## WORK TO BE COMPLETED
Rewrite all of the material below, replacing every instance of "patio chair" with "garden chair" and keeping everything else the same.

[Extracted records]

━━━━━━━━━━━━━━━━━━━━━━━━━━━━━━

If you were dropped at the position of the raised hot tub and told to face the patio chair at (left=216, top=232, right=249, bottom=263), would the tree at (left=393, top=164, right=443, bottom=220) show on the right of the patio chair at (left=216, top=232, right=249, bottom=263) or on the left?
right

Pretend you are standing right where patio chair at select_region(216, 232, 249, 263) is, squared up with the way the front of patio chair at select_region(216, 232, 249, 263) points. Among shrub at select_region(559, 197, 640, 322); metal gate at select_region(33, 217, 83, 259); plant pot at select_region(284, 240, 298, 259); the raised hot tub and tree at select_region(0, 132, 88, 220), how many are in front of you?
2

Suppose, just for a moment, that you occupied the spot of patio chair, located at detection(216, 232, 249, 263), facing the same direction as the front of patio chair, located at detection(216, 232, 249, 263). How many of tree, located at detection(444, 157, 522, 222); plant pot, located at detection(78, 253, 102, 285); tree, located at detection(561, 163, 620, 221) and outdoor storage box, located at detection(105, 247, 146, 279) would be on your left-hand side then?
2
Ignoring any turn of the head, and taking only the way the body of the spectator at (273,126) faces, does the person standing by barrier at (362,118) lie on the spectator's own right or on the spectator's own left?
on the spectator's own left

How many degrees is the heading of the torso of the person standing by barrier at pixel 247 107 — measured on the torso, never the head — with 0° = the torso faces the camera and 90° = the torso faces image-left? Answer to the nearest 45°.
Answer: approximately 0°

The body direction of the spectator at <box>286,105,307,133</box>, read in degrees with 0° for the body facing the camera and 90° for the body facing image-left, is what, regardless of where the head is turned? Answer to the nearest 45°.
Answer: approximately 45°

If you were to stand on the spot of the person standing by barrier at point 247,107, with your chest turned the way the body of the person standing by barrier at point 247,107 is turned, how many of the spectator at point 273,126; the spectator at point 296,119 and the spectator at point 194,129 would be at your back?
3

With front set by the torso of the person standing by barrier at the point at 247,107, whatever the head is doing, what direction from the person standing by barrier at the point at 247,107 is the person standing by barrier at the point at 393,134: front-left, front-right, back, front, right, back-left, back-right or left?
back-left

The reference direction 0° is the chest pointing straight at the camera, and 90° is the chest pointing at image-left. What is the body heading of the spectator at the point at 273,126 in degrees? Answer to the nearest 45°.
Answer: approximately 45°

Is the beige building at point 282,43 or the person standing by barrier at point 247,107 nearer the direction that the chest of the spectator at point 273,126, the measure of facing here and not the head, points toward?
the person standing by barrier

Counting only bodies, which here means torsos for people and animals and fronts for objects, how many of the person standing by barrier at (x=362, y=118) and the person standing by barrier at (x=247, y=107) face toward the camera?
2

━━━━━━━━━━━━━━━━━━━━━━━━━━━━━━

## TASK RESPONSE
If you were dropped at the position of the raised hot tub and told to face the garden chair at (left=216, top=232, right=249, bottom=263), would the tree at (left=393, top=164, right=443, bottom=220) show on the right of the garden chair at (left=216, top=232, right=249, bottom=263) or on the left?
right

Pretend you are standing right where garden chair at select_region(216, 232, 249, 263) is, squared up with the way the front of garden chair at select_region(216, 232, 249, 263) points. Among shrub at select_region(559, 197, 640, 322); metal gate at select_region(33, 217, 83, 259); plant pot at select_region(284, 240, 298, 259); the raised hot tub and tree at select_region(0, 132, 88, 220), how many are in front of you?
2

Suppose, just for a moment, that you occupied the spot of garden chair, located at detection(216, 232, 249, 263), facing the same direction as the front of garden chair, located at detection(216, 232, 249, 263). How many of tree, located at detection(444, 157, 522, 222); plant pot, located at detection(78, 253, 102, 285); tree, located at detection(561, 163, 620, 221) and outdoor storage box, located at detection(105, 247, 146, 279) would be on your left-hand side then?
2
Ignoring any turn of the head, and taking only the way the body of the spectator at (273,126) faces, does the person standing by barrier at (362,118) lie on the spectator's own right or on the spectator's own left?
on the spectator's own left

How many degrees is the heading of the torso of the person standing by barrier at pixel 247 107 — measured on the torso, never the head — with 0° = the torso faces the camera and 90° = the torso faces image-left? Answer to the nearest 45°.
Answer: approximately 0°

The body direction of the spectator at <box>286,105,307,133</box>, read in degrees with 0° for the body facing the camera and 90° for the body facing image-left, is what, regardless of where the head is turned? Answer to the nearest 45°.
Answer: approximately 45°

If you were to stand on the spot of the person standing by barrier at point 247,107, with your chest turned the way the body of the person standing by barrier at point 247,107 is turned, how many of the spectator at point 273,126; the spectator at point 296,119 and the spectator at point 194,129 would be at your back?
3

With front set by the torso of the person standing by barrier at the point at 247,107, whatever the head is doing, what direction from the person standing by barrier at the point at 247,107 is the person standing by barrier at the point at 393,134: front-left, front-right, back, front, right, back-left, back-right or left?
back-left

The reference direction 0° is the chest pointing straight at the camera, and 90° is the chest pointing at image-left. What is the body heading of the spectator at the point at 273,126 in degrees? Answer to the nearest 45°.
Answer: approximately 45°

Is the beige building at point 282,43 or the person standing by barrier at point 247,107 nearer the direction that the chest of the spectator at point 273,126, the measure of facing here and not the head, points toward?
the person standing by barrier

Counting only bodies, which here means torsos for people and animals and fronts for objects, how many of the person standing by barrier at (x=362, y=118) and the person standing by barrier at (x=247, y=107) face toward the camera?
2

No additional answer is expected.